Exercise directions
Reply with exactly the lines from the one that contains "right eye: (773, 458)" through the last line of the records below, and with no other lines.
### Data to use
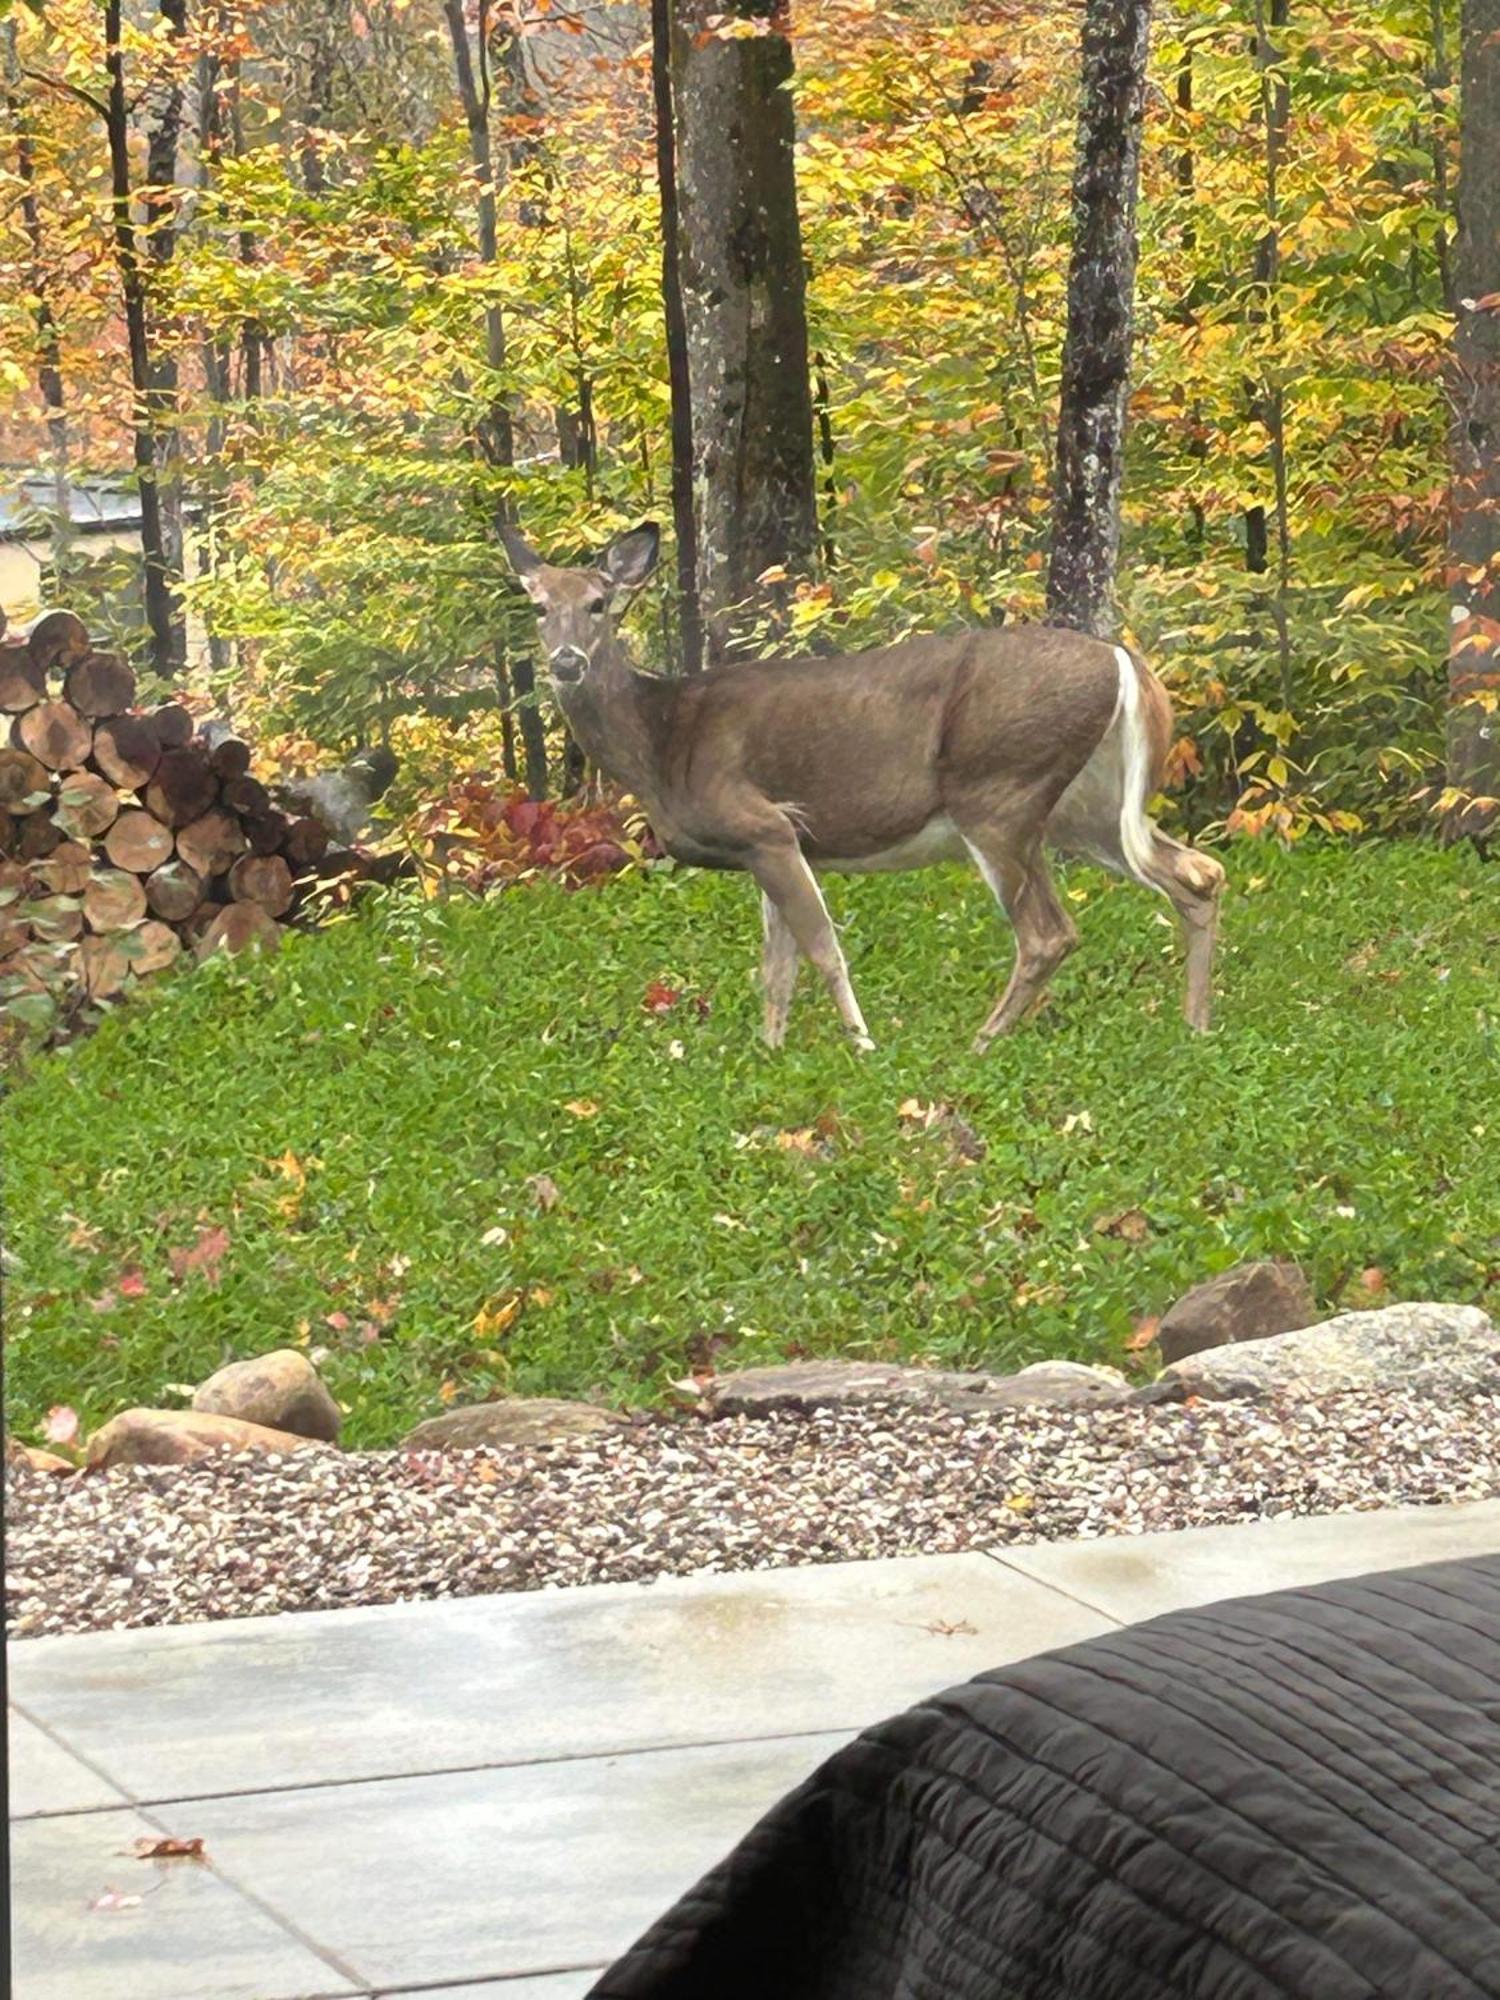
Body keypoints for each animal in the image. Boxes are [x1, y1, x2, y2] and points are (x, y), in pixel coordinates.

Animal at [500, 516, 1224, 1056]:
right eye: (538, 607)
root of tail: (1121, 658)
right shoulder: (760, 847)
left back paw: (981, 1042)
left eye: (599, 604)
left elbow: (822, 949)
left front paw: (862, 1042)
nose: (566, 661)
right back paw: (1193, 1026)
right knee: (1197, 873)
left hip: (999, 790)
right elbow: (776, 967)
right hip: (1084, 805)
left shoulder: (765, 823)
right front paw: (772, 1050)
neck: (661, 741)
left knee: (1050, 932)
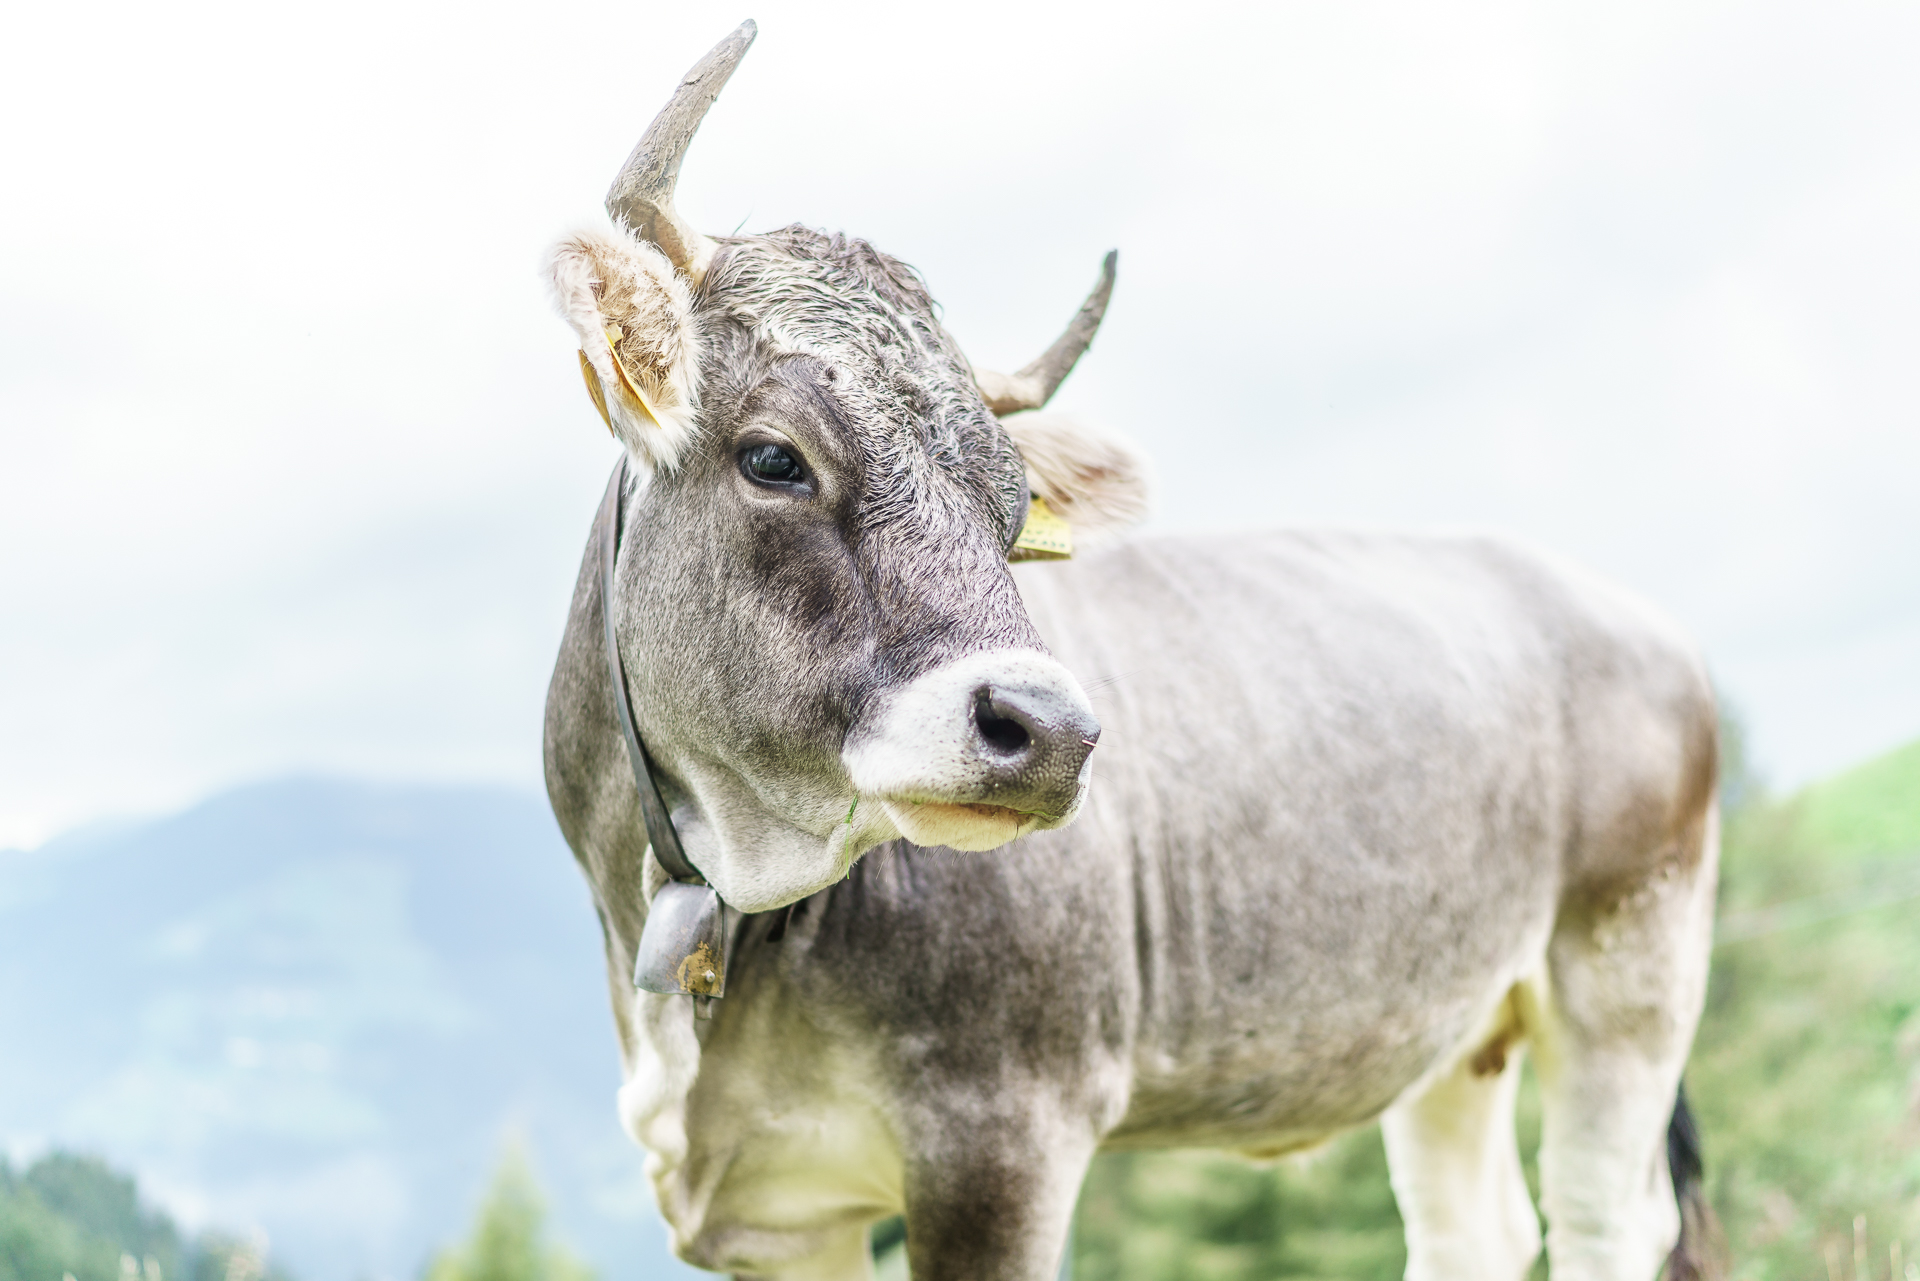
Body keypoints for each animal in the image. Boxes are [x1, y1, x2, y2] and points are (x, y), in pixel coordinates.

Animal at [542, 22, 1722, 1281]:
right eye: (773, 458)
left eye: (1015, 511)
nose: (1050, 731)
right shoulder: (776, 1216)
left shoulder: (1004, 1131)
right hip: (1455, 1026)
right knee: (1475, 1226)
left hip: (1630, 974)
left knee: (1605, 1216)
######
Solved exercise
right eye: (773, 458)
left eye: (1015, 511)
nose: (1050, 731)
right shoulder: (776, 1216)
left shoulder: (1004, 1131)
right hip: (1455, 1026)
right knee: (1475, 1226)
left hip: (1630, 974)
left knee: (1605, 1216)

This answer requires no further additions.